Maintaining patient safety under controlled hypotension requires training, experience and constant vigilance on the part of the anesthesiologist. It is advisable to raise the BP gradually in the phase of final hemostasis to help avoid postoperative bleeding when the patient returns to their basal BP. Having seen the evolution of hypotensive intraoperative technique and the different drugs used to achieve it, from trimetophan and nitroprussiate to halogenated inhalational agents and labetalol, we now recommend TIVA with propofol and remifentanyl or epidural anesthesia associated with propofol sedation or GA, depending on the surgical procedure. We use the whole armament of patient monitoring and in the 60 years of accumulated experience we have not had any complications which can be attributed to controlled hypotension.

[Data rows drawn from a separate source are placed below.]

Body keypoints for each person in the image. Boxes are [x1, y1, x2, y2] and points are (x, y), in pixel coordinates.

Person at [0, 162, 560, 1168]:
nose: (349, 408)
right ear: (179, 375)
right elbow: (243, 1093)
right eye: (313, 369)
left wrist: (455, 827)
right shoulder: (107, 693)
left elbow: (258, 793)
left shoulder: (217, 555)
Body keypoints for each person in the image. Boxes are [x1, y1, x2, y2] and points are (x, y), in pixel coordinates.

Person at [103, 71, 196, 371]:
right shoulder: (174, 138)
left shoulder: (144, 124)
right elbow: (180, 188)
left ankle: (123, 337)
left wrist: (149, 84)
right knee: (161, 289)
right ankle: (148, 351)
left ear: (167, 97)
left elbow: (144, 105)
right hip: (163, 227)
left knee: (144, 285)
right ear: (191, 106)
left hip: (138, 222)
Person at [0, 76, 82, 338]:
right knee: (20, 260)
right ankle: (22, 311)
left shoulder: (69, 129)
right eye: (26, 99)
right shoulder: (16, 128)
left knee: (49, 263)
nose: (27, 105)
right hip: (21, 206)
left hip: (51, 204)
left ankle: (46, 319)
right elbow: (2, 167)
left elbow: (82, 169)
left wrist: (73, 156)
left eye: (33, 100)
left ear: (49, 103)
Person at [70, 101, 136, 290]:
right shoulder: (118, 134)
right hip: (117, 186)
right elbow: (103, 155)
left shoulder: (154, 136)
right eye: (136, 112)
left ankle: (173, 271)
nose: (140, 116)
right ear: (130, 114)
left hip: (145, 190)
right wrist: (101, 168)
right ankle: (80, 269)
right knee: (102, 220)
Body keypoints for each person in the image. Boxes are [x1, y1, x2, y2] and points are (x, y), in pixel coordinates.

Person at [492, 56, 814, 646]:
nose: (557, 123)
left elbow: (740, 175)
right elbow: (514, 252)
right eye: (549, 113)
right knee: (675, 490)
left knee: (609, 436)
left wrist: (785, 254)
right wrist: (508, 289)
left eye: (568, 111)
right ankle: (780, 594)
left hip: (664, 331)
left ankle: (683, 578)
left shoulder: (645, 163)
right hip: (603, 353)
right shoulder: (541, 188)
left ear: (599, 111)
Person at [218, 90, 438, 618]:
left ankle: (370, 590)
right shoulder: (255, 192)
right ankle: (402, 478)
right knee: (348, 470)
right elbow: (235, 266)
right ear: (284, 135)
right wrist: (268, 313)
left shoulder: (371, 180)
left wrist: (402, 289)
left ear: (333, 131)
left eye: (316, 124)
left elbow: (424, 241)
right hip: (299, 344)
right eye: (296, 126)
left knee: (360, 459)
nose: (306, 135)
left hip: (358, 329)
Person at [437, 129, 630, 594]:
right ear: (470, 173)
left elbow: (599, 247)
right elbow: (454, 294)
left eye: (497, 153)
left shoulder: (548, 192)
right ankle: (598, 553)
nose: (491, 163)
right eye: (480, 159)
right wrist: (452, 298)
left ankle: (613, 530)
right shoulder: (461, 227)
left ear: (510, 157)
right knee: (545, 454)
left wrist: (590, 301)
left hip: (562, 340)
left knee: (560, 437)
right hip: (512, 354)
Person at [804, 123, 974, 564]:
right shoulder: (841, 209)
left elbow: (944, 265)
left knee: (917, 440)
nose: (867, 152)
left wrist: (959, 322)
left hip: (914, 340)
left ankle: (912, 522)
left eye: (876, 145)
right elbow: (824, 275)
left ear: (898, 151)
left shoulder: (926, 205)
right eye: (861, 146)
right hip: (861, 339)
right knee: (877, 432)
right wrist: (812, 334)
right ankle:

Intraoperative controlled hypotension has now been on the clinical scene for one century, helping to decrease surgical bleeding and improving the visibility conditions of the operative field. When performed by experts, it is a safe and effective technique which allows carrying out surgical operations with precision, shortening in theatre time and improving the results. Associated with other blood saving measures in the context of Patient Blood Management it is effective in decreasing the need for transfusions with their associated risks and complications. Although more difficult to quantificate, it helps to improve the efficiency of operating theatre programming. The body of knowledge of the complex physiopathological changes that occur at the level of homeostatic reflexes of the main organ systems, their blood flow and autoregulation has grown greatly since controlled hypotension has first been introduced. Given that this technique has potential risks and complications, it is necessary to carefully weigh its advantages and disadvantages individually in each patient and each surgical procedure. In young healthy patients and short operations, complications are practically inexistent. In elderly, pluripathological patients and operations of long durations, there are more risks. The successful use of this technique depends on the hands on training of future anesthesiologists and surgeons. Up to date prospective, multicentric, randomized studies are needed to document and quantifications the advantages and safety of controlled hypotension in the era of advanced science of its pathophysiology, better drugs and improved patient monitoring.
Conflicts of Interest
The authors declare no conflict of interest
The authors would like to express special thanks to Dr Rafael de La Plaza, plastic surgeon, pioneer in the use of controlled hypotension in his specialty in Spain. Mr de La Plaza first witnessed the clinical application of this technique in Queen Victoria Hospital, England at the hands of Dr Enderby in 1961. He became so deeply impressed by its results that he applied it throughout his 41 years of clinical practice.